隆の質問を聞くと、それまで活き活きと輝いていたロールの顔に陰りが見えた。ロールは隆から少し目をそむけると、申し訳なさそうに話しだした。


「ハッキリと申し上げると。現状、元の世界に帰る方法はありません。」


目の前が真っ暗になったように感じた。何かの間違えではないだろうか?これだけ科学が発達しているのだ。それも、さっきまであれだけ異世界に関する研究について語っていたではないか。それで、帰る方法がわからないなんて。


「異世界の存在が証明されたこと自体が最近のことなのです。なので、まだヴォレの原理は完全には解明されていないのです。」


申し訳なさそうに話すロールに、隆は思わず机をバンっと叩きたち勢い良く立ち上がった。宙に浮いた椅子が後方に少し飛ばされて止まった。


「そんなっ、、、じゃあ、、、僕はこれからどうすればいいんですか!!」


ロールに落ち度がないのは明白である。完全に八つ当たりだ。しかし、ロールはそんな隆に怒るそぶりもみせず、落ち着いてじっと隆のことを見つめた。


「たしかに、今は帰ることができません。しかし、異世界の研究は現在急激な進歩を見せています。今回、隆さんが異世界かた飛ばされてきたことにより、貴重な情報も得られます。なので、必ず、帰る方法を見つかります。」


そう話すロールの目は自信に満ちていた。椅子を乱暴につかみドカっと腰掛けた隆はしばらくイライラと押し黙っていた。5分くらい経っただろうか。しばらく宙に浮いた椅子んい揺られていると、段々と落ち着いてきた。落ち着いてくると、この状況はむしろ楽しむべきなのではないかという気がしてきた。異世界に飛ばされるという、あまりにも奇妙な状況に少し慌てていたが、元来、隆は楽観的な人間であった。

(科学が異様に発達した世界とか、、、冷静に考えると、、、メッチャかっこいい。色々見てみたい。まあ、現状帰れないという問題はあるけれども。これだけ科学が発達しているんだ、そのうち帰れるだろ。てか、帰れなくても、、それはそれで楽しいかも?)

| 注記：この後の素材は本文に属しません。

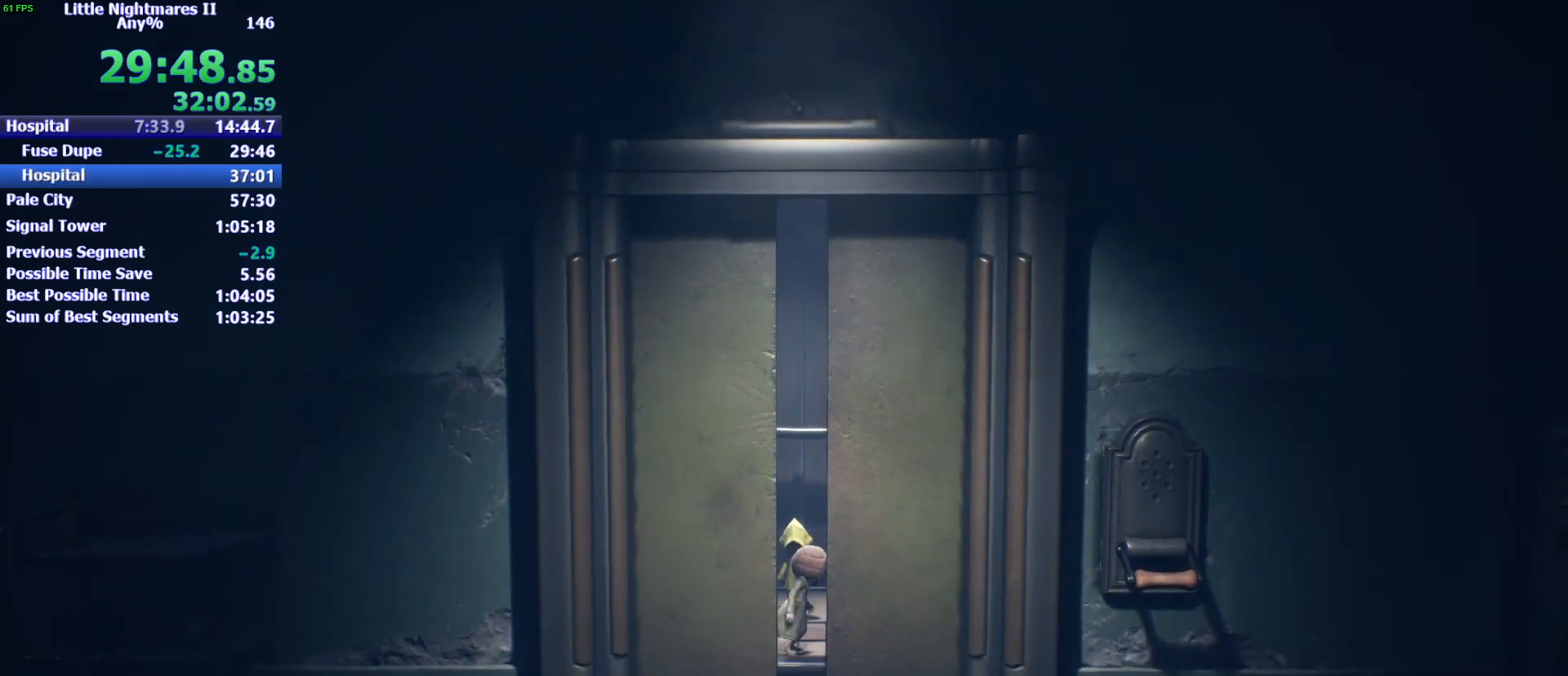
{"keys": ["s"], "events": [[33, "d", "up"], [167, "s", "down"]]}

「八つ当たりしてすいませんでした。とりあえず、この世界でゆっくりしたいと思います。」

そう謝ると、ロールは優しく微笑んでくれた。





異世界ののことを受け入れると、まず隆は異世界研究者から色々と質問された。特に、ヴォレの直前の状況には興味を持ったようで、事細かな質問を受けた。やっと質問攻めかた解放されると、ロールが今後の生活の説明をしてくれた。まず、研究所レサチオンの異世界研究所内に臨時の宿泊施設が設けられた。その宿泊施設がまたすごかった。スイッチひとつで体を自動洗浄してくれるバスルーム。しかも、浴槽もしっかりとあり、なにやら色々と効能のある温泉がはられている。ベットは、見た目硬そうなマットレスがあるだけだが、これまた先程の椅子のようにフカフカしれおり、しかもボタンひとつで重さをほとんど感じない毛布が出てくる。などなど、説明してもしきれないだけの設備が整っていた。いきなり異世界に飛ばせれたなどと言われて疲れただろうと、今日はもうこの施設で休むことになった。明日はまた別のところを案内してくれるらしい。

部屋にある時計を見ると、もう21時であった。特にお腹もすいていなかったので、お風呂に入ったのち、ベットにゴロっと寝そべった。一人になると、色々な考えが頭の中をぐるぐると回った。

(親は俺のこと心配しているかな?というか、あっちの世界も同じように時間が流れてるのかな?)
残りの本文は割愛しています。